Put the data lines from the line containing "12h06 as the entry pattern." up to and including the line containing "Time indicated: 4h50" into a numbered list, skipping blank lines and leaving out the pictures.

**SUPPLIED DATA**
▬▬▬▬▬▬
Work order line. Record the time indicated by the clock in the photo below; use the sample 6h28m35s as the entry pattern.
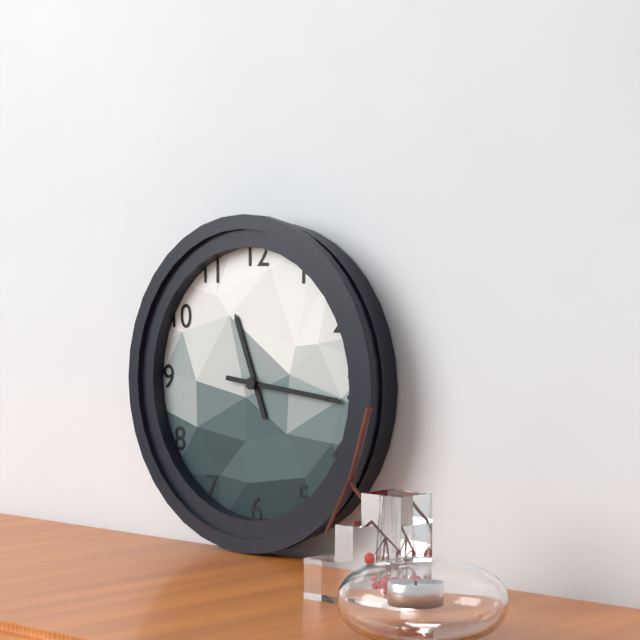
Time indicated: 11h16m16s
▬▬▬▬▬▬
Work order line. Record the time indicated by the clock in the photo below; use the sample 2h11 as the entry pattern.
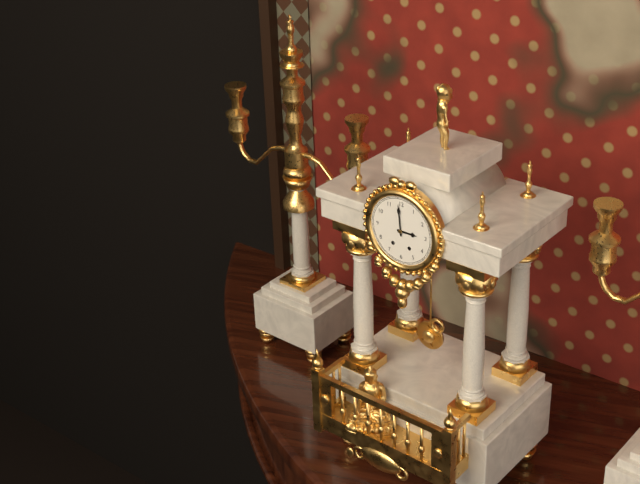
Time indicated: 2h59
▬▬▬▬▬▬
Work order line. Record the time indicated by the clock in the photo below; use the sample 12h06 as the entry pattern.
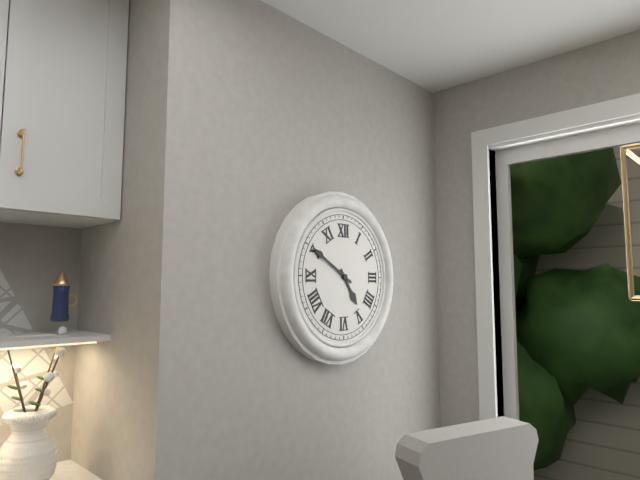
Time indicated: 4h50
▬▬▬▬▬▬
**RESULT OF THE EXERCISE**
1. Work order line. Record the time indicated by the clock in the photo below; use the sample 12h06 as the entry pattern.
2. Time indicated: 4h50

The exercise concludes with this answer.